If there was no fear… what would you dare to dream?

Ted, Damon, and crew conducted a RoboSlam for 18 undergraduate engineering student form the University of Wisconsin last week.  I'll post more photos of the event soon, on our RoboSlam blog.

Ted, Damon, and crew conducted an abbreviated RoboSlam this part week for 18 undergraduate engineering student from the University of Wisconsin last week. They are students of former Fulbright, Bob O’Connell (far right). I’ll post more photos of the event soon, on our RoboSlam website.

Solstice in Dublin!

Solstice in Dublin!  It was my first solstice here and I enjoyed every minute of it! Interestingly, there’s indirect sunlight for even longer than 17 hours. The first rays appear before 4 AM and the last disappear after 10 PM.
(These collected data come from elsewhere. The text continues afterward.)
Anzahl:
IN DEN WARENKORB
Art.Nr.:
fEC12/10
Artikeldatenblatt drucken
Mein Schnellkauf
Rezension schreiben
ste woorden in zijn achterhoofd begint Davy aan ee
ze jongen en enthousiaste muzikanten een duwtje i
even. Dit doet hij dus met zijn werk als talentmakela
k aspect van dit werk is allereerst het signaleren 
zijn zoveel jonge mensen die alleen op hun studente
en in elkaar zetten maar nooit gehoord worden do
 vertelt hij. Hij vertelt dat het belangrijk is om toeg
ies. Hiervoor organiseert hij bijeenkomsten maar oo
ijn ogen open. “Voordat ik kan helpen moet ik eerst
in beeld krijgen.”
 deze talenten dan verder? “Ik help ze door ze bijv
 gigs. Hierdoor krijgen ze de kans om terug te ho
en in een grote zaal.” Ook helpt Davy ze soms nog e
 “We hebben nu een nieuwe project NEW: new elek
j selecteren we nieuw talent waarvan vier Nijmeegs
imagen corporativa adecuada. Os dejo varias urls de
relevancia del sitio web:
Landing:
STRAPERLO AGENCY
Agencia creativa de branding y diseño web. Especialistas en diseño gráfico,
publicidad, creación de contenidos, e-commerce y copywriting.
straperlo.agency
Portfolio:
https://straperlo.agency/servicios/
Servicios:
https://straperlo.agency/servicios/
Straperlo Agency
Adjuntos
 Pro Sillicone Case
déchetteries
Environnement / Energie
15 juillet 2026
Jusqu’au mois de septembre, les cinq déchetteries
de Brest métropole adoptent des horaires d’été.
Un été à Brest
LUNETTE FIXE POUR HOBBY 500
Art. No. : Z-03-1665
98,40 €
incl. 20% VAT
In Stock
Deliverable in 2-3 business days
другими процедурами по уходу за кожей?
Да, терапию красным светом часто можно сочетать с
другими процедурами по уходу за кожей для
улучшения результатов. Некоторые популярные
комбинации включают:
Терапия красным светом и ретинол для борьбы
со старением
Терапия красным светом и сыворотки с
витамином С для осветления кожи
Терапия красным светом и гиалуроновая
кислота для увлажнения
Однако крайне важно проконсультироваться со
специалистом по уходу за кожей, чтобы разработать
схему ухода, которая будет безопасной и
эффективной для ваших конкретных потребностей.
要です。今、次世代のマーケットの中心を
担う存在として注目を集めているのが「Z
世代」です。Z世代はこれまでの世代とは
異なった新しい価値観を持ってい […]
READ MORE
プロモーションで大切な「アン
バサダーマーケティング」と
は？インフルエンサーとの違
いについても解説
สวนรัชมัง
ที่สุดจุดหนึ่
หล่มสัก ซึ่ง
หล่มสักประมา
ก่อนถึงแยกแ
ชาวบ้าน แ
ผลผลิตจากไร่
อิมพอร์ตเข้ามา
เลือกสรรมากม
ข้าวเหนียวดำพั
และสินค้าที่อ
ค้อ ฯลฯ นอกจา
Dublin is full of sunshine!  Temperatures are topping top out each day at about 65 degrees Fahrenheit and the sun has been staying up for 17 hours each day.  That makes for perfect weather for outdoor yoga.  On the day of the solstice, our yoga instructor, Peter, shared this provocation:  If there was no fear, what positive change would you make in your life?

I mulled the proposition.  I know better than anyone:  There’s good reason to fear what you may lose by chasing outrageous dreams.  But there’s also good reason to seek new knowledge and experience.  I hope someday my work will be a testament to trying hard to live life to the fullest.

This, the second week of my Marie Curie research fellowship, was full of adventures, errands, and learning.  My colleagues and I conducted a RoboSlam and a workshop on Problem-Based Learning at the start of the week.

I was honored to be included in a dinner and workshop with a guest from Portugal, José Manuel Nunes de Oliveira, who you may recall from an earlier blog.  Jose shared his work with the faculty of the DT07 electrical engineering program. This group of teachers is considering making the DT07 program more problem-based.

Jose's three essential elements of PBL.

Jose’s three essential elements of PBL.

Jose identified three elements he sees as essential to PBL (Problem- or Project-Based Learning):

  • Project drives learning
  • Group work
  • Reflection (including Self -and Peer-Assessment)

Jose described various aspects of assessment since this is a topic of concern to many of the teachers in the program.

I wish I had time to post details of the workshop, but I really need to get onto “real” work today.  Below, I’ve uploaded a photo journal of many highlights of the week. I hope they inspire you to find a least one new adventure today–however big or small.

Exotic Familiarity

I feared that somehow things wouldn’t seem as new and fresh on my return to Dublin as they were before.  During my Fulbright fellowship, I spent 365 days in this vibrant city — but even a vibrant city can become overtly familiar, I would have thought.

And yet, as I happily rediscovered many familiar comforts this past week (like Beef and Guinness Pie at Pieman in Temple Bar), I also uncovered a plethora of new adventures here.

On Saturday, during Fergus Whelan’s history tour, I met a researcher from Fordham University.  She said how much she’d enjoyed finding this blog while she was preparing for her trip here.  Her words encouraged me to get back to posting.  I hope you find something interesting and informative in my little picture gallery of highlights of the past week.

Well, it’s 10:20 PM and the sun has just set.  It will be up again by 5 AM or so, and I’d best get ready to hit the sack. I’ve another big week ahead!